Казак здесь тот же помещик, а киргиз его крепостной, получающий от своего барина хлеб и работу.
Киргиз при казаке забит, робок и больше похож на домашнее животное.
Очень полезное животное при этом, и не для одного только казака, так как без киргиза эти солончаковатые, никуда не годные степи пропали бы для человечества, тогда как киргиз разводит там миллионы окота и не только всю жизнь свою там проводит, но и любит всей душой свою дикую голодную родину.
Один киргиз, ездивший на коронацию, говорил мне:
— Много видал я городов, и земли, и людей, а лучше наших мест что-то нигде не нашел.
Зимой киргизы перекочевывают ближе к населенной казаками полосе и строят там свои временные, из земляного кирпича, юрты-зимовки.
Скот же пасется на подножном корму, отрывая его ногами из-под снега.
В юртах темно, сыро, дымно и холодно. Есть, впрочем, и богатые юрты, сделанные срубами без крыш, устланные внутри коврами, увешанные одеждами и звериными шкурами.
Иногда ряд юрт-зимовок составляет целое село-зимовье.
С первыми лучами весеннего солнца киргиз со своим скотом и запасами хлеба откочевывает в степь, вплоть до китайской и даже за китайскую границу.
Часть же мужского населения отправляется на все лето на звериную охоту, в горы.
Отправляются без всякой провизии, с своими ножами, ружьями и стрелами.

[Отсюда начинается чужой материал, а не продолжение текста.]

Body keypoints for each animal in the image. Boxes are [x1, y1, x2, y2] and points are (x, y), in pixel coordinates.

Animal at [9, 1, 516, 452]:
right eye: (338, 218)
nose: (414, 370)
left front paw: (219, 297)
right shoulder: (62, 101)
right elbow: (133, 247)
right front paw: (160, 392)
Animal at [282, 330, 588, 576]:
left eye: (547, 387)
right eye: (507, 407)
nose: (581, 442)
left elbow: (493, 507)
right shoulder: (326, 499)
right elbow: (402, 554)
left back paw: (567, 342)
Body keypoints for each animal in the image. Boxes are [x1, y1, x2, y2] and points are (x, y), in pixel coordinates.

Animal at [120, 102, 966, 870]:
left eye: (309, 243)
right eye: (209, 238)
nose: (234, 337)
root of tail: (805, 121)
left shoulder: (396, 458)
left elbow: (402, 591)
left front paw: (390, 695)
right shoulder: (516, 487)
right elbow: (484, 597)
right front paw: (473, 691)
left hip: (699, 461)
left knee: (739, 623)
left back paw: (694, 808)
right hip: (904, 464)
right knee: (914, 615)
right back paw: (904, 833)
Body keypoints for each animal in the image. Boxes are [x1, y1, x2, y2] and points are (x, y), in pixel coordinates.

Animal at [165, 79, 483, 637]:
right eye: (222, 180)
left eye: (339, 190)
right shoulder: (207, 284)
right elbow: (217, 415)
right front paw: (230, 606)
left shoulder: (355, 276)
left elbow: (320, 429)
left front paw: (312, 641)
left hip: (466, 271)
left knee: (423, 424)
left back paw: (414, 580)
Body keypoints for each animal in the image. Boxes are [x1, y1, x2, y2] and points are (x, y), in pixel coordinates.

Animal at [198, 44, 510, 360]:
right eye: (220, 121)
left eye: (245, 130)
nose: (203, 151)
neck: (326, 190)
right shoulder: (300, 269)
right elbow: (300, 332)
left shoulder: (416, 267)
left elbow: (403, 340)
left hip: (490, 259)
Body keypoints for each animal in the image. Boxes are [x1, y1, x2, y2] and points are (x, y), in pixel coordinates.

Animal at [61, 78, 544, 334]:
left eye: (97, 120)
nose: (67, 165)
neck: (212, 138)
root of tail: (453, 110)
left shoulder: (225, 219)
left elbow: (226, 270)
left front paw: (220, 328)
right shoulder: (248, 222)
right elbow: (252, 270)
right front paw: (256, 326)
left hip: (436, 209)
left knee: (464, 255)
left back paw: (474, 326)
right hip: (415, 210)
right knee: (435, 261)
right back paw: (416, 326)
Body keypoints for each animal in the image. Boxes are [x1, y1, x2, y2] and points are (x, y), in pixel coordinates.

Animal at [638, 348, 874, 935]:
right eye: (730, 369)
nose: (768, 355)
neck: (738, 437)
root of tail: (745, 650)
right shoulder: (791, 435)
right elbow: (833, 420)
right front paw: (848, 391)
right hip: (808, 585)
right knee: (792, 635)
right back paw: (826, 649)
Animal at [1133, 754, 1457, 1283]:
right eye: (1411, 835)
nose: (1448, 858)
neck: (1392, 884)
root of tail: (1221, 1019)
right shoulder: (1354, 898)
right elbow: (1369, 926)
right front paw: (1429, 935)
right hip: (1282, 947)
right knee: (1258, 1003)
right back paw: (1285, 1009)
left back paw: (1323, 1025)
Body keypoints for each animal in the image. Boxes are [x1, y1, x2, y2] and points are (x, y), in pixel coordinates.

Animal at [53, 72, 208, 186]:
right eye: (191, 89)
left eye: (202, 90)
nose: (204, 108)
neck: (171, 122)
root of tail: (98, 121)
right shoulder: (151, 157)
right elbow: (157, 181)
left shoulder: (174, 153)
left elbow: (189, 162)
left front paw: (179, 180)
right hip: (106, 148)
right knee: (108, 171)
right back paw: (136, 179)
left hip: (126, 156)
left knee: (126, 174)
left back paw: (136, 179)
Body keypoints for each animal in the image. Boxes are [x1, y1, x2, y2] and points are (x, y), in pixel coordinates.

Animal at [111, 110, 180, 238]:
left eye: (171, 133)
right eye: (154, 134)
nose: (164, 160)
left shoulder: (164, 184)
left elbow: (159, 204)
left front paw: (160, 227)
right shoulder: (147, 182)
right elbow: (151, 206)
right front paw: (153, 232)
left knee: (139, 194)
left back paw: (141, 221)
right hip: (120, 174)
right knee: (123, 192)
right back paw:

Там они едят зверей, неделями обходятся без воды, а к зиме уцелевшие возвращаются домой, со шкурами оленей, медведей, коз, изюбров, а иногда и тигров.
Киргизы большие мастера по части насечки из серебра, и учителя их — сарты, от которых и заимствована вся киргизская культура.
Киргиз высок, строен, добродушен и красив.
Темное лицо и жгучие глаза производят сначала обманчивое впечатление людей, легко воспламеняющихся.
Но загораются они легко только в пьяном состоянии, и пьянство, к сожалению, становится довольно распространенным между ними пороком.
Прошлая зима 1897–1898 года для киргиза была особенно тяжелой: выпало много снега, и скот не мог доставать себе корма.
— У кого было четыреста голов, осталось сорок.
Совершенно опять новую картину представляет местность от Семипалатинска к Томску.
Это — кабинетские земли, до 40 миллионов десятин.
Земля здесь сказочно плодородна. Урожай в 250 пудов с десятины (2400 кв. саж.) — только хороший.
Качество пшеницы выше самых высоких сортов самарской.
Там, южнее, еще выше сорта могут произрастать, но, за отсутствием железной дороги, продажная цена такой пшеницы — 8 копеек за пуд, что даже при урожае в 300 пудов не оправдывает расходов производства.
Не только пшеница, лен, подсолнух, здесь произрастает рис, и цена его здесь 45 копеек за пуд, в то время как у нас он 3, 4, 6 рублей пуд.
Несомненно, что с проведением здесь железной дороги все эти миллионы десятин, теперь праздно лежащих, наводнили бы и рисом, и масличными продуктами, и хлопком мировой рынок, и из Туркестанского края и этого создалась бы одна из самых цветущих колоний мира.